[Task to carry out] Based on the thread below, explain in one to three sentences why the 60-85MB audio files upload successfully while the 669Kb corpus text file does not.

[Selection]
(begin)

The error is apparently because there is some limit in the GUI code.
@yhwang @pvaneck Is this correct? Can we bump up or remove the limit?
the default limitation at bodyparser is 100kb. It's small. I checked the Watson Speech to Text api, I can't find the file size limitation of addCorpus api. We definitely need to increase the file size limitation at our end. The question is what the proper size is.
@rhagarty can you share the file size of your corpus-1.txt
?
@yhwang The text file is 669Kb. Note that the audio files are 60-85MB and the upload seems to work. I guess there is a different size limit for those?
@tonanhngo there are two handlers in our code, bodyparser
and multer
. the audio file is handled by multer. they have different limitation.
I think usually audio file should be bigger then corpus file. 1 or 2 MB text file should be pretty big already.
We can split up the text file into multiple corpus and upload them individually. We just need to document the size limit so the user knows how to split the file. The limit for the audio file is 100MB (Watson API limit). I guess 2MB is reasonable for the text corpus.
okay, let's use 2MB for corpus. Let me also check if we put limit for the audio file
When preparing the corpus data, we tell the user to issue the following command:
sed -f fixup.sed Documents/*.txt > corpus-1.input
But when trying to upload the corpus file in the UI, it only allows
txt
files.

(end)

Data items
(begin)

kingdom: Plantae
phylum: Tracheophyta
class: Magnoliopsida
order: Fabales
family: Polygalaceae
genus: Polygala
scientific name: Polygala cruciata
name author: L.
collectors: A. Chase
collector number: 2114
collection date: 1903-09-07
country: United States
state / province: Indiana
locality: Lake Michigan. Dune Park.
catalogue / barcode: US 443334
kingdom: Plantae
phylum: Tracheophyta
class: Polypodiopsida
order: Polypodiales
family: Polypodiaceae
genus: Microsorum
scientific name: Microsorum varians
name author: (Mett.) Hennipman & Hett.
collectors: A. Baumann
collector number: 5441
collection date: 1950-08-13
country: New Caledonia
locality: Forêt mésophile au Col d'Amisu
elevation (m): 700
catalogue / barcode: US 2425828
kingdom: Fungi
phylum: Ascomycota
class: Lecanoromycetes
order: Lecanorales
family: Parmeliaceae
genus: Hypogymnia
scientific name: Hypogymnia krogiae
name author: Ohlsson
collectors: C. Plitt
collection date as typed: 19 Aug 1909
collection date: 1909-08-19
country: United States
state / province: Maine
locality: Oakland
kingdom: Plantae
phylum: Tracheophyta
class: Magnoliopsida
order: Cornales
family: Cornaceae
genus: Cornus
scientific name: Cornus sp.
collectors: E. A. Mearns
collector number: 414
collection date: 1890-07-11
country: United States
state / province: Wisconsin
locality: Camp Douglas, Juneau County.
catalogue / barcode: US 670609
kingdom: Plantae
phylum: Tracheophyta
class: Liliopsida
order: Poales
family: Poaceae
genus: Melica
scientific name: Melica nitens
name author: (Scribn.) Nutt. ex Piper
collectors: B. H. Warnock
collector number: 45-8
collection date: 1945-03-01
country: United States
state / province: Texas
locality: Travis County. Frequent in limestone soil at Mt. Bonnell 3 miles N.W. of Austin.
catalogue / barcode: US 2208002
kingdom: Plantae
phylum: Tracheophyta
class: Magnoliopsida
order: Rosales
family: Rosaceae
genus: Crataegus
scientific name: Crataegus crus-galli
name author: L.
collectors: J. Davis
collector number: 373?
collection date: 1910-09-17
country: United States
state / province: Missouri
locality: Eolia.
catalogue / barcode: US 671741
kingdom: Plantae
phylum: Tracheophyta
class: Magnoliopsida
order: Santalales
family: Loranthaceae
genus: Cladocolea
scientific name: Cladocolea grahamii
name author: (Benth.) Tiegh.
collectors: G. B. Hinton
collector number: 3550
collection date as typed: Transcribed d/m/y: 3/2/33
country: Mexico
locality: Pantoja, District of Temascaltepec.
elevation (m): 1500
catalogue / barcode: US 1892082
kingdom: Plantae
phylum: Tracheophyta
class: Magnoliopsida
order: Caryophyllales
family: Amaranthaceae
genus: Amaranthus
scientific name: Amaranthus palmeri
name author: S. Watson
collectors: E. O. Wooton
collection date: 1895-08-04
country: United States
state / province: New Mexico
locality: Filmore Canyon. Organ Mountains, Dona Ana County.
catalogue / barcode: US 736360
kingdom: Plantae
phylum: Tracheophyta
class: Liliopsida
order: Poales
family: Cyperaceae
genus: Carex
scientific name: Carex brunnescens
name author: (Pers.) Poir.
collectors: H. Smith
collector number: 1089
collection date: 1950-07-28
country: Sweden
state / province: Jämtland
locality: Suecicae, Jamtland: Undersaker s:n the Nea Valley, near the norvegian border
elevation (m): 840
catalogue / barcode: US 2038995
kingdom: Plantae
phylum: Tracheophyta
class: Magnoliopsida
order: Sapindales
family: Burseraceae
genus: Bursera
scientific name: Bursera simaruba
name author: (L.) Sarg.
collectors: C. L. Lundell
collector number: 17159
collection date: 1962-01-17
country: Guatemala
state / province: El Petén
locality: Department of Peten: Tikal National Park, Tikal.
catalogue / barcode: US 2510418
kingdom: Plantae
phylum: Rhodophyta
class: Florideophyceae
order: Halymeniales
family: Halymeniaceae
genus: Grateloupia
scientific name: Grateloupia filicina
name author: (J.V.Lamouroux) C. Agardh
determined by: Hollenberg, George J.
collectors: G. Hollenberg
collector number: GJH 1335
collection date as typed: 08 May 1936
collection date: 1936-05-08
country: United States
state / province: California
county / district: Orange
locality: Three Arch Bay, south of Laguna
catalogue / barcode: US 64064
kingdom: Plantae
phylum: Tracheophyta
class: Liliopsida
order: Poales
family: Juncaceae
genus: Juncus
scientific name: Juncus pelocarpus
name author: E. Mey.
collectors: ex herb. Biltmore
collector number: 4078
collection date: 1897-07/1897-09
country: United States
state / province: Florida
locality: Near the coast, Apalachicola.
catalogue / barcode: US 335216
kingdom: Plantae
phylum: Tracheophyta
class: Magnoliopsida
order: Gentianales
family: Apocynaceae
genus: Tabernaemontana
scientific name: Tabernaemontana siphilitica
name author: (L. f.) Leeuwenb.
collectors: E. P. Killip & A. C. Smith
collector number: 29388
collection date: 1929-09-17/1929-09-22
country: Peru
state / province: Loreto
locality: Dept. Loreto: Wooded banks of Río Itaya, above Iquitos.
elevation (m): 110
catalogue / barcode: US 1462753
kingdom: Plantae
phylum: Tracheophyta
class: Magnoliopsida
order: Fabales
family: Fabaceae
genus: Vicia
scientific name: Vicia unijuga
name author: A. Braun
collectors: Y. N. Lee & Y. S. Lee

(end)

[Response to the task] The code has two handlers with different limits: the audio files go through multer, while the corpus text goes through bodyparser. Bodyparser's default limit is only 100kb, which is smaller than the 669Kb text file.